Aerosolized vitamin D attenuates ozone-induced inflammation and transcriptional responses via membrane antioxidant effects in human bronchial epithelial cells

Abstract

Ozone exposure increases the risk of infection, worsens lung diseases, and causes systemic health issues. As ambient ozone levels continue to rise globally, effective interventions are needed to reduce these harmful effects. Vitamin D, known for its anti-inflammatory properties, has been inversely linked to various lung conditions, including ozone-induced airway inflammation and reduced lung function. However, oral vitamin D supplementation has shown inconsistent results, possibly due to poor delivery to lung tissues. This study explores a novel approach using vitamin D aerosols to counter ozone-induced damage in primary human bronchial epithelial cells. Cells were pretreated with vitamin D aerosols apically or as a bulk addition basolaterally before ozone exposure at the air-liquid interface. Both treatment routes significantly reduced the ozone-induced secretion of the inflammatory cytokine IL-8. Furthermore, vitamin D suppressed the ozone-induced expression of inflammation- and oxidative stress-related genes, including CXCL8, FFAR2, PTGS2 (COX-2), and NFKB2. Gene set enrichment analysis indicated that vitamin D reversed ozone-driven pathways related to inflammation, oxidative stress, and immune dysfunction. In addition, vitamin D pretreatment reduced lipid peroxidation, glutathione oxidation, and formation of ozone-derived oxysterols, suggesting a membrane antioxidant effect. These findings support vitamin D's potential as a protective agent against inhaled oxidants and highlight inhaled delivery as a promising therapeutic strategy for treating lung diseases.NEW & NOTEWORTHY Vitamin D aerosols have the potential to protect against exposure to ozone and other inhaled oxidants and prevent the development and exacerbation of lung disease. Here, we show that aerosolized vitamin D treatment decreased ozone-induced oxidative stress and inflammatory responses, as well as decreased production of an oxysterol, β-epoxycholesterol, indicating vitamin D may act as a membrane antioxidant in the airway epithelium.

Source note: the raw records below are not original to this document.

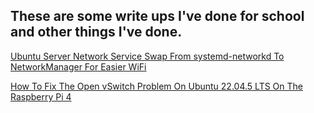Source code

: ## These are some write ups I've done for school and other things I've done.

[Ubuntu Server Network Service Swap From systemd-networkd To NetworkManager For Easier WiFi](./ubuntu-systemd-networkd-to-networkmanager)

[How To Fix The Open vSwitch Problem On Ubuntu 22.04.5 LTS On The Raspberry Pi 4](./open-vswitch-problem-ubuntu-22.04.5LTS-rpi4)

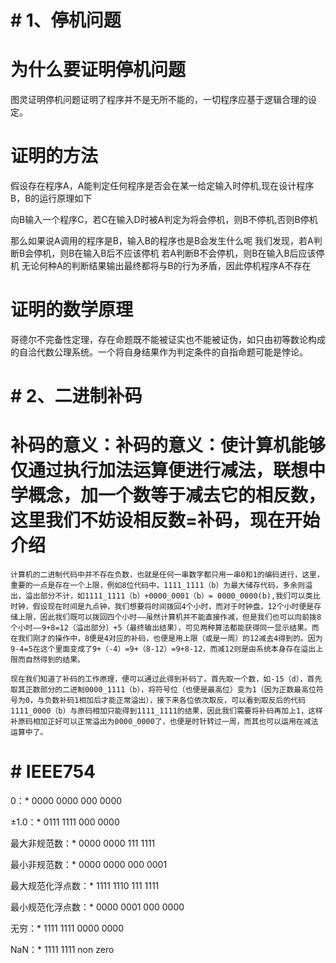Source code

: # # 1、停机问题

# 为什么要证明停机问题
图灵证明停机问题证明了程序并不是无所不能的，一切程序应基于逻辑合理的设定。

# 证明的方法
假设存在程序A，A能判定任何程序是否会在某一给定输入时停机,现在设计程序B，B的运行原理如下

向B输入一个程序C，若C在输入D时被A判定为将会停机，则B不停机,否则B停机

那么如果说A调用的程序是B，输入B的程序也是B会发生什么呢
我们发现，若A判断B会停机，则B在输入B后不应该停机
若A判断B不会停机，则B在输入B后应该停机
无论何种A的判断结果输出最终都将与B的行为矛盾，因此停机程序A不存在

# 证明的数学原理
哥德尔不完备性定理，存在命题既不能被证实也不能被证伪，如只由初等数论构成的自洽代数公理系统。一个将自身结果作为判定条件的自指命题可能是悖论。

# # 2、二进制补码
# 补码的意义：补码的意义：使计算机能够仅通过执行加法运算便进行减法，联想中学概念，加一个数等于减去它的相反数，这里我们不妨设相反数=补码，现在开始介绍

    计算机的二进制代码中并不存在负数，也就是任何一串数字都只用一串0和1的编码进行，这里，重要的一点是存在一个上限，例如8位代码中，1111_1111（b）为最大储存代码，多余则溢出，溢出部分不计，如1111_1111（b）+0000_0001（b）= 0000_0000(b),我们可以类比时钟，假设现在时间是九点钟，我们想要将时间拨回4个小时，而对于时钟盘，12个小时便是存储上限，因此我们既可以拨回四个小时——虽然计算机并不能直接作减，但是我们也可以向前拨8个小时——9+8=12（溢出部分）+5（最终输出结果），可见两种算法都能获得同一显示结果。而在我们刚才的操作中，8便是4对应的补码，也便是用上限（或是一周）的12减去4得到的。因为9-4=5在这个里面变成了9+（-4）=9+（8-12）=9+8-12，而减12则是由系统本身存在溢出上限而自然得到的结果。
    
    现在我们知道了补码的工作原理，便可以通过此得到补码了。首先取一个数，如-15（d），首先取其正数部分的二进制0000_1111（b），将符号位（也便是最高位）变为1（因为正数最高位符号为0，与负数补码1相加后才能正常溢出），接下来各位依次取反，可以看到取反后的代码1111_0000（b）与原码相加只能得到1111_1111的结果，因此我们需要将补码再加上1，这样补原码相加正好可以正常溢出为0000_0000了，也便是时针转过一周，而其也可以运用在减法运算中了。
    
# # IEEE754    

0：* 0000 0000 000 0000

±1.0：* 0111 1111 000 0000

最大非规范数：* 0000 0000 111 1111

最小非规范数：* 0000 0000 000 0001 

最大规范化浮点数：* 1111 1110 111 1111

最小规范化浮点数：* 0000 0001 000 0000

无穷：* 1111 1111 0000 0000

NaN：* 1111 1111 non zero
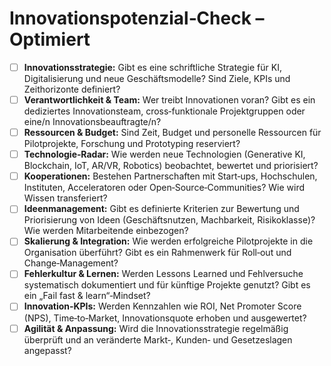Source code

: # Innovationspotenzial‑Check – Optimiert

- [ ] **Innovationsstrategie:** Gibt es eine schriftliche Strategie für KI, Digitalisierung und neue Geschäftsmodelle? Sind Ziele, KPIs und Zeithorizonte definiert?
- [ ] **Verantwortlichkeit & Team:** Wer treibt Innovationen voran? Gibt es ein dediziertes Innovationsteam, cross‑funktionale Projektgruppen oder eine/n Innovationsbeauftragte/n?
- [ ] **Ressourcen & Budget:** Sind Zeit, Budget und personelle Ressourcen für Pilotprojekte, Forschung und Prototyping reserviert?
- [ ] **Technologie‑Radar:** Wie werden neue Technologien (Generative KI, Blockchain, IoT, AR/VR, Robotics) beobachtet, bewertet und priorisiert?
- [ ] **Kooperationen:** Bestehen Partnerschaften mit Start‑ups, Hochschulen, Instituten, Acceleratoren oder Open‑Source‑Communities? Wie wird Wissen transferiert?
- [ ] **Ideenmanagement:** Gibt es definierte Kriterien zur Bewertung und Priorisierung von Ideen (Geschäftsnutzen, Machbarkeit, Risikoklasse)? Wie werden Mitarbeitende einbezogen?
- [ ] **Skalierung & Integration:** Wie werden erfolgreiche Pilotprojekte in die Organisation überführt? Gibt es ein Rahmenwerk für Roll‑out und Change‑Management?
- [ ] **Fehlerkultur & Lernen:** Werden Lessons Learned und Fehlversuche systematisch dokumentiert und für künftige Projekte genutzt? Gibt es ein „Fail fast & learn“‑Mindset?
- [ ] **Innovation‑KPIs:** Werden Kennzahlen wie ROI, Net Promoter Score (NPS), Time‑to‑Market, Innovationsquote erhoben und ausgewertet?
- [ ] **Agilität & Anpassung:** Wird die Innovationsstrategie regelmäßig überprüft und an veränderte Markt‑, Kunden‑ und Gesetzeslagen angepasst?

Keywords: aerosol; epithelial cells; lipid oxidation; ozone; vitamin D.

Figure 1.. Experimental design of ozone exposure and vitamin D treatments.

A) For investigation of basolateral pre-treatment, HBECs were pre-treated with vitamin D 30 minutes before ozone exposure in the basolateral media, followed by transcriptomic and IL-8 secretion analyses. B) For investigation of aerosolized pre-treatment, HBECs were pre-treated with vitamin D 24 h before ozone exposure through apical delivery, followed by confirmatory RT-qPCR and IL-8 secretion analyses. C) Mechanistic investigations were conducted in 16HBEs or roGFP-16HBEs at ALI which were pre-treated either apically via aerosol or in the basolateral media 24 hrs prior to ozone exposure.

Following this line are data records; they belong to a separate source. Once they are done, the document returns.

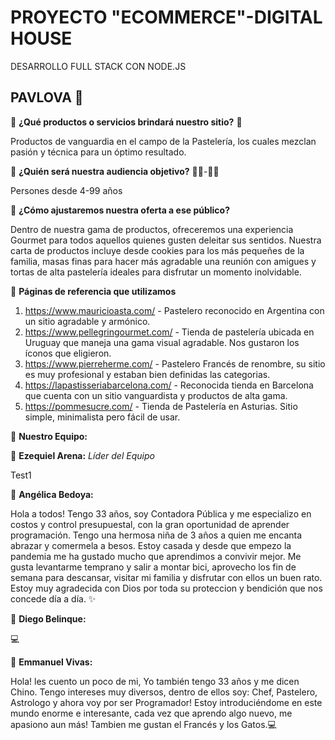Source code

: # PROYECTO "ECOMMERCE"-DIGITAL HOUSE
DESARROLLO FULL STACK CON NODE.JS

## **PAVLOVA** 🍰 

🔹 **¿Qué productos o servicios brindará nuestro sitio?** 🎂

Productos de vanguardia en el campo de la Pastelería, los cuales mezclan pasión y técnica para un óptimo resultado. 

🔹 **¿Quién será nuestra audiencia objetivo?** 🧒👧-👵👴

Persones desde 4-99 años 

🔹 **¿Cómo ajustaremos nuestra oferta a ese público?** 

Dentro de nuestra gama de productos, ofreceremos una experiencia Gourmet para todos aquellos quienes gusten deleitar sus sentidos.
Nuestra carta de productos incluye desde cookies para los más pequeñes de la familia, masas finas para hacer más agradable una reunión con amigues y tortas de alta pastelería ideales para disfrutar un momento inolvidable.

🔹 **Páginas de referencia que utilizamos** 

1. https://www.mauricioasta.com/ - Pastelero reconocido en Argentina con un sitio agradable y armónico. 
2. https://www.pellegringourmet.com/ - Tienda de pastelería ubicada en Uruguay que maneja una gama visual agradable. Nos gustaron los íconos que eligieron.
3. https://www.pierreherme.com/ - Pastelero Francés de renombre, su sitio es muy profesional y estaban bien definidas las categorias.
4. https://lapastisseriabarcelona.com/ - Reconocida tienda en Barcelona que cuenta con un sitio vanguardista y productos de alta gama. 
5. https://pommesucre.com/ - Tienda de Pastelería en Asturias. Sitio simple, minimalista pero fácil de usar.  

🔹 **Nuestro Equipo:**

💎 **Ezequiel Arena:** *Líder del Equipo*

Test1

💎 **Angélica Bedoya:**

Hola a todos! Tengo 33 años, soy Contadora Pública y me especializo en costos y control presupuestal, con la gran oportunidad de aprender programación. Tengo una hermosa niña de 3 años a quien me encanta abrazar y comermela a besos. Estoy casada y desde que empezo la pandemia me ha gustado mucho que aprendimos a convivir mejor. Me gusta levantarme temprano y salir a montar bici, aprovecho los fin de semana para descansar, visitar mi familia y disfrutar con ellos un buen rato. Estoy muy agradecida con Dios por toda su proteccion y bendición que nos concede día a día. ✨

💎 **Diego Belinque:** 

<SU TEXTO> 💻

💎 **Emmanuel Vivas:**

Hola! les cuento un poco de mi, Yo también tengo 33 años y me dicen Chino. Tengo intereses muy diversos, dentro de ellos soy: Chef, Pastelero, Astrologo y ahora voy por ser Programador! Estoy introduciéndome en este mundo enorme e interesante, cada vez que aprendo algo nuevo, me apasiono aun más! Tambien me gustan el Francés y los Gatos.💻   
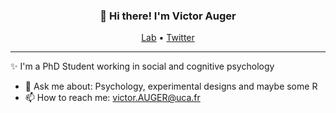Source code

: 
<h3 align="center">👋 Hi there! I'm Victor Auger </h3>
<p align="center">
  <a href=https://www.lapsco.fr/auger-victor.html>Lab</a> •
  <a href=https://twitter.com/victauger>Twitter</a>
</p>

---
✨ I'm a PhD Student working in social and cognitive psychology

- 💬 Ask me about: Psychology, experimental designs and maybe some R
- 📫 How to reach me: victor.AUGER@uca.fr

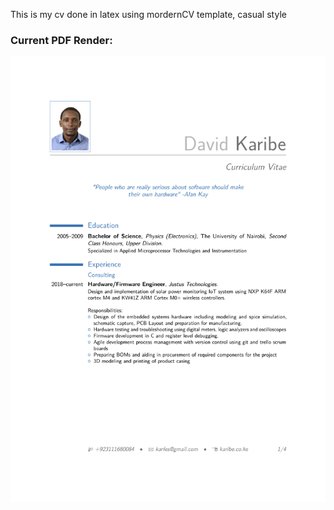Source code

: This is my cv done in latex using mordernCV template, casual style

### Current PDF Render:

![PDF preview](https://raw.githubusercontent.com/Muriukidavid/cv/master/cv_David.svg?sanitize=true)


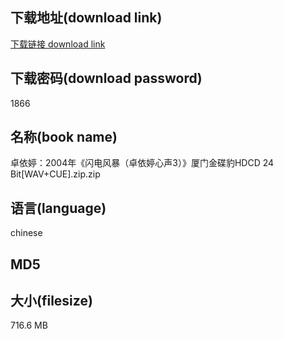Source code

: ## 下载地址(download link)
[下载链接 download link](https://voluble-croquembouche-d321dc.netlify.app/?s=%E5%8D%93%E4%BE%9D%E5%A9%B7%EF%BC%9A2004%E5%B9%B4%E3%80%8A%E9%97%AA%E7%94%B5%E9%A3%8E%E6%9A%B4%EF%BC%88%E5%8D%93%E4%BE%9D%E5%A9%B7%E5%BF%83%E5%A3%B03%EF%BC%89%E3%80%8B%E5%8E%A6%E9%97%A8%E9%87%91%E7%A2%9F%E8%B1%B9HDCD+24+Bit%5BWAV%2BCUE%5D.zip)

## 下载密码(download password)
1866

## 名称(book name)
卓依婷：2004年《闪电风暴（卓依婷心声3）》厦门金碟豹HDCD 24 Bit[WAV+CUE].zip.zip

## 语言(language)
chinese

## MD5


## 大小(filesize)
716.6 MB
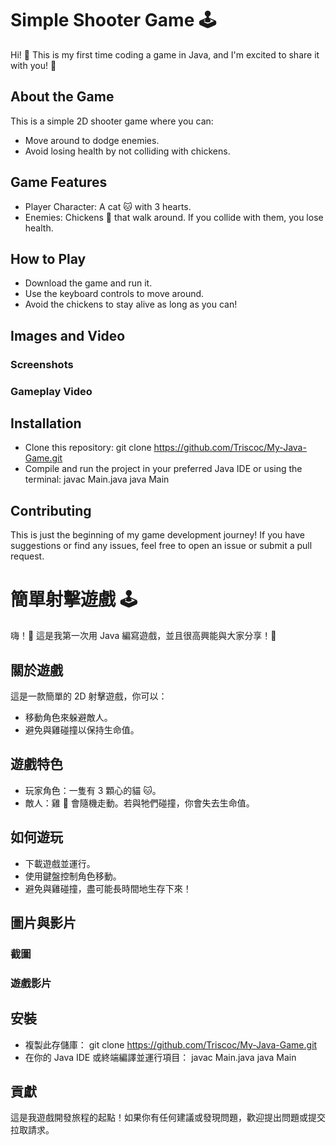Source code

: # Simple Shooter Game 🕹️
Hi! 👋 This is my first time coding a game in Java, and I'm excited to share it with you! 🎉

## About the Game
This is a simple 2D shooter game where you can:
- Move around to dodge enemies.
- Avoid losing health by not colliding with chickens.

## Game Features
- Player Character: A cat 🐱 with 3 hearts.
- Enemies: Chickens 🐔 that walk around. If you collide with them, you lose health.
## How to Play
- Download the game and run it.
- Use the keyboard controls to move around.
- Avoid the chickens to stay alive as long as you can!

## Images and Video
### Screenshots

### Gameplay Video


## Installation
- Clone this repository:
  git clone https://github.com/Triscoc/My-Java-Game.git
- Compile and run the project in your preferred Java IDE or using the terminal:
  javac Main.java
  java Main
## Contributing
This is just the beginning of my game development journey! If you have suggestions or find any issues, feel free to open an issue or submit a pull request.






# 簡單射擊遊戲 🕹️
嗨！👋 這是我第一次用 Java 編寫遊戲，並且很高興能與大家分享！🎉

## 關於遊戲
這是一款簡單的 2D 射擊遊戲，你可以：
- 移動角色來躲避敵人。
- 避免與雞碰撞以保持生命值。

## 遊戲特色
- 玩家角色：一隻有 3 顆心的貓 🐱。
- 敵人：雞 🐔 會隨機走動。若與牠們碰撞，你會失去生命值。

## 如何遊玩
- 下載遊戲並運行。
- 使用鍵盤控制角色移動。
- 避免與雞碰撞，盡可能長時間地生存下來！

## 圖片與影片
### 截圖

### 遊戲影片


## 安裝
- 複製此存儲庫：
  git clone https://github.com/Triscoc/My-Java-Game.git
- 在你的 Java IDE 或終端編譯並運行項目：
  javac Main.java
  java Main

## 貢獻
這是我遊戲開發旅程的起點！如果你有任何建議或發現問題，歡迎提出問題或提交拉取請求。
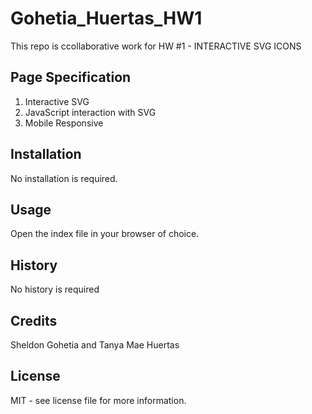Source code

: # Gohetia_Huertas_HW1

This repo is ccollaborative work for HW #1 - INTERACTIVE SVG ICONS

## Page Specification

1. Interactive SVG
2. JavaScript interaction with SVG
3. Mobile Responsive

## Installation

No installation is required.

## Usage

Open the index file in your browser of choice.

## History

No history is required

## Credits

Sheldon Gohetia and Tanya Mae Huertas

## License

MIT - see license file for more information.

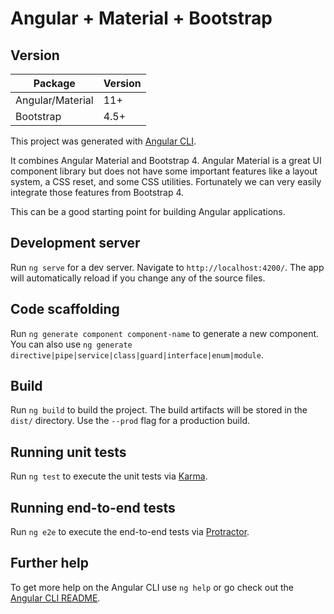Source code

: # Angular + Material + Bootstrap


## Version
| Package          | Version |
|------------------|---------|
|Angular/Material  |11+      |
|Bootstrap         |4.5+     |

This project was generated with [Angular CLI](https://github.com/angular/angular-cli).

It combines Angular Material and Bootstrap 4.
Angular Material is a great UI component library but does not have some important features like a layout system, a CSS reset, and some CSS utilities. 
Fortunately we can very easily integrate those features from Bootstrap 4. 

This can be a good starting point for building Angular applications.

## Development server

Run `ng serve` for a dev server. Navigate to `http://localhost:4200/`. The app will automatically reload if you change any of the source files.

## Code scaffolding

Run `ng generate component component-name` to generate a new component. You can also use `ng generate directive|pipe|service|class|guard|interface|enum|module`.

## Build

Run `ng build` to build the project. The build artifacts will be stored in the `dist/` directory. Use the `--prod` flag for a production build.

## Running unit tests

Run `ng test` to execute the unit tests via [Karma](https://karma-runner.github.io).

## Running end-to-end tests

Run `ng e2e` to execute the end-to-end tests via [Protractor](http://www.protractortest.org/).

## Further help

To get more help on the Angular CLI use `ng help` or go check out the [Angular CLI README](https://github.com/angular/angular-cli/blob/master/README.md).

Figure 2.. Ozone-induced transcriptional responses are reversed with vitamin D treatment.

HBECs were pre-treated with vitamin D 30 minutes before ozone exposure in the basolateral media, then analyzed using RNA-sequencing. A) Heatmap of normalized counts of significantly differentially expressed genes from ozone compared to air control. B) Multi-dimensional scaling plot of normalized counts. C-D) Gene Set Enrichment Analysis (GSEA) using the Hallmarks gene sets. Significance was determined by a false discovery rate (FDR) less than 0.05. A negative normalized enrichment score (NES) indicates downregulation by treatment/exposure.

Figure 3.. Ozone-induced IL-8 secretion is attenuated with basolateral and aerosolized vitamin D treatment.

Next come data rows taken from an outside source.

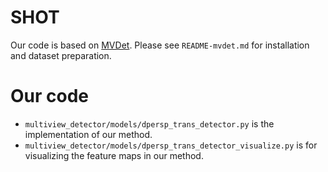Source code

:# SHOT

Our code is based on [MVDet](https://github.com/hou-yz/MVDet). Please see `README-mvdet.md` for installation and dataset preparation.

# Our code

- `multiview_detector/models/dpersp_trans_detector.py` is the implementation of our method.
- `multiview_detector/models/dpersp_trans_detector_visualize.py` is for visualizing the feature maps in our method.

 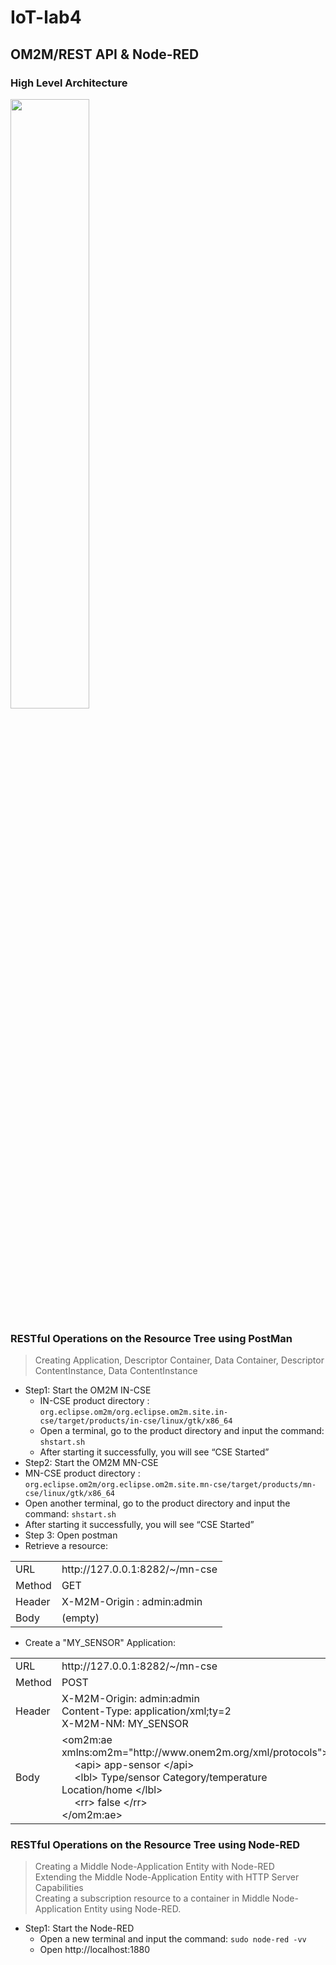 # IoT-lab4
## OM2M/REST API & Node-RED

### High Level Architecture
<img src="https://i.imgur.com/wMRux8f.png" width=50% height=50% />

### RESTful Operations on the Resource Tree using PostMan
> Creating Application, Descriptor Container, Data Container, Descriptor ContentInstance, Data ContentInstance

* Step1: Start the OM2M IN-CSE
  * IN-CSE product directory : `org.eclipse.om2m/org.eclipse.om2m.site.in-cse/target/products/in-cse/linux/gtk/x86_64`
  * Open a terminal, go to the product directory and input the command: `shstart.sh`
  * After starting it successfully, you will see “CSE Started”
 * Step2: Start the OM2M MN-CSE
  * MN-CSE product directory : `org.eclipse.om2m/org.eclipse.om2m.site.mn-cse/target/products/mn-cse/linux/gtk/x86_64`
  * Open another terminal, go to the product directory and input the command: `shstart.sh`
  * After starting it successfully, you will see “CSE Started”
 * Step 3: Open postman
  * Retrieve a resource: 
  <table>
    <tr><td> URL</td><td> http://127.0.0.1:8282/~/mn-cse </td></tr>
    <tr><td>Method</td><td>GET</td></tr>
    <tr><td> Header </td><td> X-M2M-Origin : admin:admin </td></tr>
    <tr><td> Body </td><td> (empty)</td></tr>
  </table>
  
   * Create a "MY_SENSOR" Application:
   <table>
    <tr><td> URL</td><td> http://127.0.0.1:8282/~/mn-cse </td></tr>
    <tr><td>Method</td><td>POST</td></tr>
    <tr><td> Header </td><td> X-M2M-Origin: admin:admin <br> Content-Type: application/xml;ty=2 <br> X-M2M-NM: MY_SENSOR </td></tr>
    <tr><td> Body </td><td> &ltom2m:ae xmlns:om2m="http://www.onem2m.org/xml/protocols"&gt <br> &emsp;  &ltapi&gt app-sensor &lt/api&gt <br> &emsp; &ltlbl&gt Type/sensor Category/temperature Location/home &lt/lbl&gt <br> &emsp; &ltrr&gt false &lt/rr&gt <br> &lt/om2m:ae&gt </td></tr>
  </table>
  
### RESTful Operations on the Resource Tree using Node-RED
> Creating a Middle Node-Application Entity with Node-RED    
> Extending the Middle Node-Application Entity with HTTP Server Capabilities   
> Creating a subscription resource to a container in Middle Node-Application Entity using Node-RED.  

* Step1: Start the Node-RED
  * Open a new terminal and input the command: `sudo node-red -vv`
  * Open http://localhost:1880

Primary HBECs were pre-treated with A) basolateral vitamin D 30 minutes before ozone exposure, or B) aerosolized vitamin D 24 h before ozone exposure and analyzed for IL-8 secretion. C) Gene expression was analyzed the apical aerosol pre-treated HBECs. Genes were chosen based on the RNA-sequencing results from Figure 2 which exhibited differential expression from ozone and reversal with basolateral vitamin D pre-treatment. Mean ± SD (n=3-4 donors). Matched one way ANOVA test with Bonferroni post hoc test.

Figure 4.. Basolateral and aerosolized vitamin D reduce ozone-induced oxidative response.

16HBEs or roGFP-16HBEs were pre-treated with vitamin D 24 h before ozone exposure and were analyzed immediately after for A) glutathione oxidation, B) lipid peroxidation, and C) formation of β-epoxycholesterol. Mean ± SD (n=3 passages). Matched one way ANOVA test with Bonferroni post hoc test.